The kanban board in the diagram above highlights the first three general practices of kanban.

  • It visualizes the work of the development team (the features and user stories).
  • It captures WIP limits for development steps: the circled values below the column headings that limit the number of work items under that step.
  • It documents policies, also known as done rules, inside blue rectangles under some of the development steps.
  • It also shows some kanban flow management for the "user story preparation", "user story development", and "feature acceptance" steps, which have "in progress" and "ready" sub-columns. Each step's WIP limit applies to both sub-columns, preventing work items from overwhelming the flow into or out of those steps.


Managing workflow

Kanban manages workflow directly on the kanban board. The WIP limits for development steps provide development teams immediate feedback on common workflow issues.

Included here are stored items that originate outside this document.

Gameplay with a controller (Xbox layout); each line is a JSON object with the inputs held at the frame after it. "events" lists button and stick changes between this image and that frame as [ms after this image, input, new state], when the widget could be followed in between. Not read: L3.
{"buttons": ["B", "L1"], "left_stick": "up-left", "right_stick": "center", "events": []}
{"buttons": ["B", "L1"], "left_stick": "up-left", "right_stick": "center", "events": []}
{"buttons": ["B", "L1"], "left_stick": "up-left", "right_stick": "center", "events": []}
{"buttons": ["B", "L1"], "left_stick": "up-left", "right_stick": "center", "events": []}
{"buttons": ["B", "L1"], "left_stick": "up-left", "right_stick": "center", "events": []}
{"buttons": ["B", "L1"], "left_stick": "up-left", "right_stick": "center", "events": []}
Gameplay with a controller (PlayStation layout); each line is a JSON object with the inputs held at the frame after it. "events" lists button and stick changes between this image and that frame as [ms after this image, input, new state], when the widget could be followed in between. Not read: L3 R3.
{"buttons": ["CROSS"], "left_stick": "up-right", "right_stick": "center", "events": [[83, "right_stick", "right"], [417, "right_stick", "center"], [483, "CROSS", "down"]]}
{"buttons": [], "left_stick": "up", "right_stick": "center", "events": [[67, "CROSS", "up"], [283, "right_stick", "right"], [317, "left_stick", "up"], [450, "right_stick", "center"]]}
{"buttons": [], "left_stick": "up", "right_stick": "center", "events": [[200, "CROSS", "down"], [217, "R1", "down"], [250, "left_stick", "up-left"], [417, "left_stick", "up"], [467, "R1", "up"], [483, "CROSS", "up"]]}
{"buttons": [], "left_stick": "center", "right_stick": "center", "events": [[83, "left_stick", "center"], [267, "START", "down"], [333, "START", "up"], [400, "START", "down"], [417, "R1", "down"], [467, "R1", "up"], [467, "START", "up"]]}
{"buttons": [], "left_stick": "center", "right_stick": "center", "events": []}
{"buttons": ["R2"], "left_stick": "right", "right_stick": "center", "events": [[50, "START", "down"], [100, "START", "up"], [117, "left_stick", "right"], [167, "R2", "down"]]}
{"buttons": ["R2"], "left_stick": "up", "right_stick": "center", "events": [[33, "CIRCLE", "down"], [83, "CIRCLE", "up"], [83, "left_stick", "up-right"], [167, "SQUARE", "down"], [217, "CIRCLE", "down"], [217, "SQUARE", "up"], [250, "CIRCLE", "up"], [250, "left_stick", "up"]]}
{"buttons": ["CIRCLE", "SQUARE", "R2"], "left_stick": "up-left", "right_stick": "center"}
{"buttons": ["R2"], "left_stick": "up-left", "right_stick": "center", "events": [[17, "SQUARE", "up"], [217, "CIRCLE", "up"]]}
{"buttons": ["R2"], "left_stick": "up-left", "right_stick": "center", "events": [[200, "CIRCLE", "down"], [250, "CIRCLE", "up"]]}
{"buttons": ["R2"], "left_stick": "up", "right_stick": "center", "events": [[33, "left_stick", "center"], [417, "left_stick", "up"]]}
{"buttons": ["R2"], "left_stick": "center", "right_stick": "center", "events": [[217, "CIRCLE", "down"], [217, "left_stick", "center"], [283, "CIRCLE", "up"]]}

For example, on the kanban board shown above, the "deployment" step has a WIP limit of five and there are currently five epics shown in that step. No more work items can move into deployment until one or more epics complete that step (moving to "delivered"). This prevents the "deployment" step from being overwhelmed. Team members working on "feature acceptance" (the previous step) might get stuck because they can't deploy new epics. They can see why immediately on the board and help with the current epic deployments.

Once the five epics in the "deployment" step are delivered, the two epics from the "ready" sub-column of "feature acceptance" (the previous step) can be moved to the "deployment" column. When those two epics are delivered, no other epics can be deployed (assuming no new epics are ready). Now, team members working on deployment are stuck. They can see why immediately and help with feature acceptance.

This workflow control works similarly for every step. Problems are visual and evident immediately, and re-planning can be done continuously. The work management is made possible by limiting work in progress in a way team members can see and track at all times.